Now again I am alone. I have been alone for longer than I care to admit even to myself. I have my daughter (half the time) and so my life is filled with love, and yet with no partner, no romance, no kisses, I am deeply alone. Besides sex, which of course I want, I long for someone to talk to late at night, someone to help me fix things around the house, and in my head, I want another opinion about the color of the deck, if I’m overreacting, or if I look pretty. I want company and intimacy and private jokes and petty annoyances and someone to hold my hand during the scary parts of the movie, or life. I want love.
Finding love is tough under the best of circumstances, and by circumstances I mean if you’re beautiful and thin. I am neither, and though I could be thinner (theoretically) I have tried to be thinner for almost my entire life, without much success. I saw a video yesterday in which a woman described her body as soft and luscious, and I wept.

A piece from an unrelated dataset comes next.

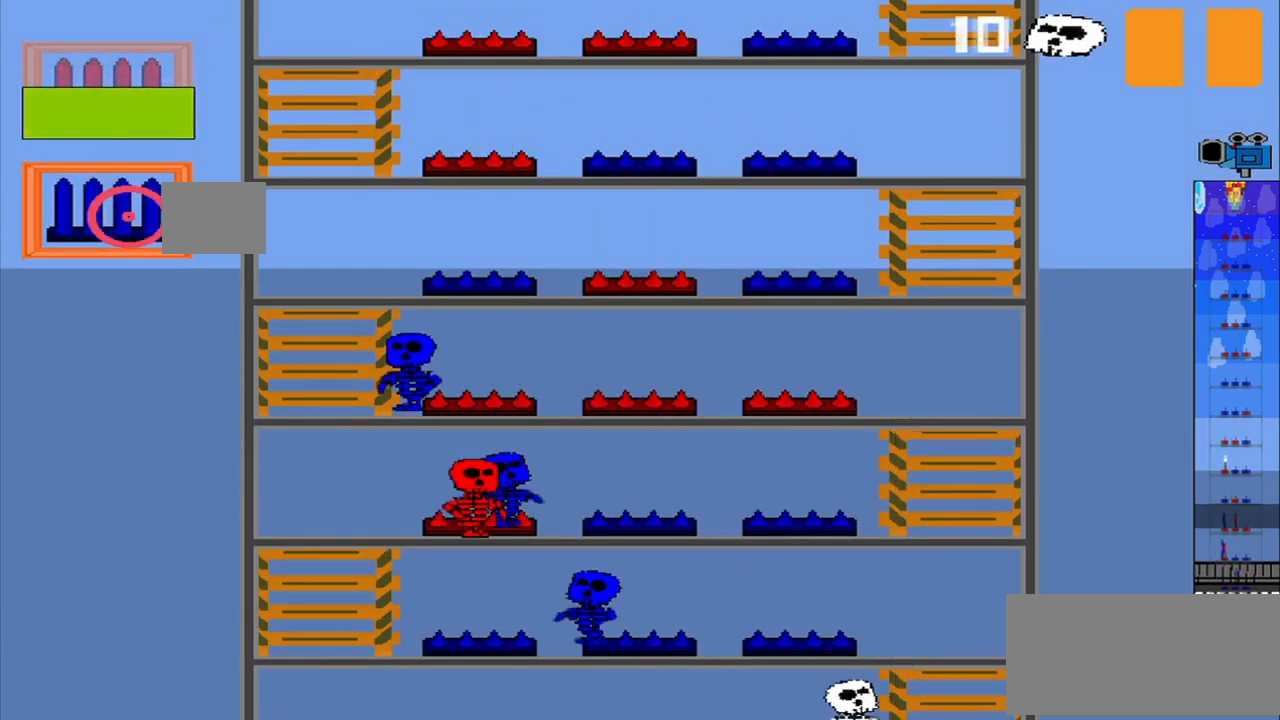
{"buttons": [], "left_stick": "center", "events": []}
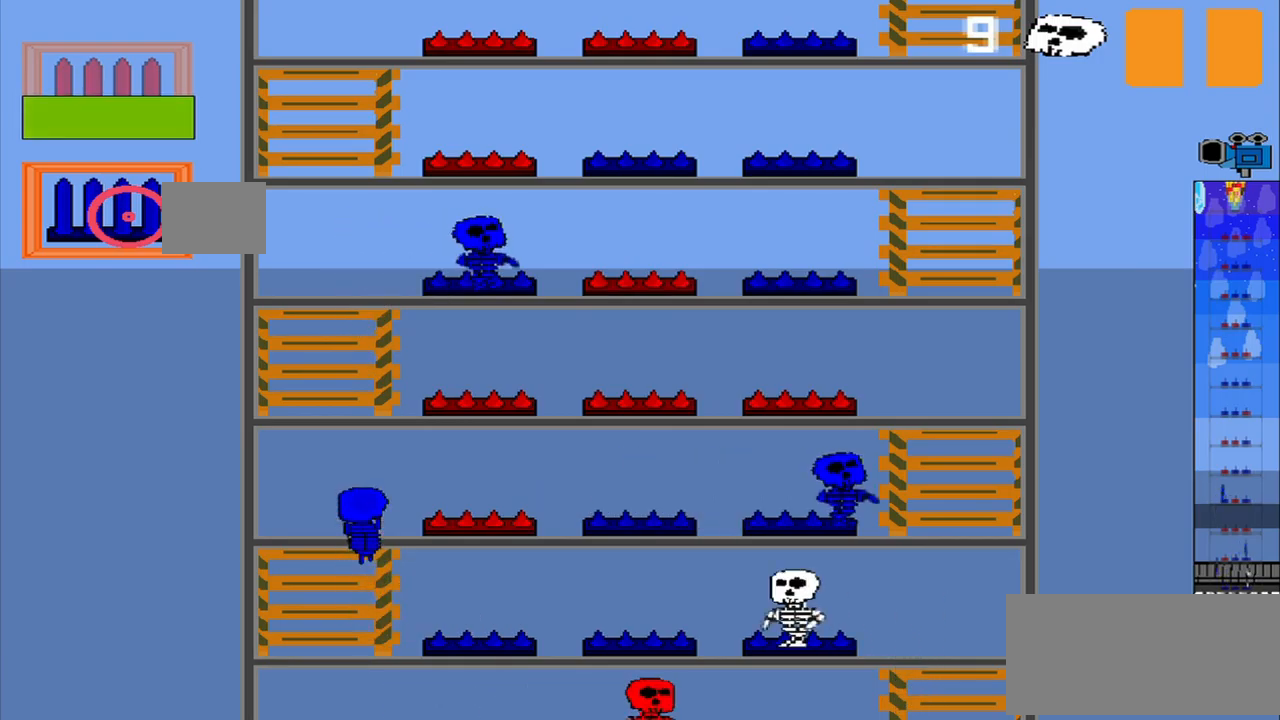
{"buttons": ["CROSS"], "left_stick": "center", "events": [[459, "CROSS", "down"]]}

Could someone ever see me that way, and even more important, could I ever see myself that way? Would someone really see me, and love me if I could really see and love myself? Talk about vulnerability!
It amazes me that I understand that it’s all about love. That letting go of most of the other things we chase, and embracing ourselves, and others is the path to everything else we want. And yet I hold back, hoping love will come to me, not willing to risk going out and finding it.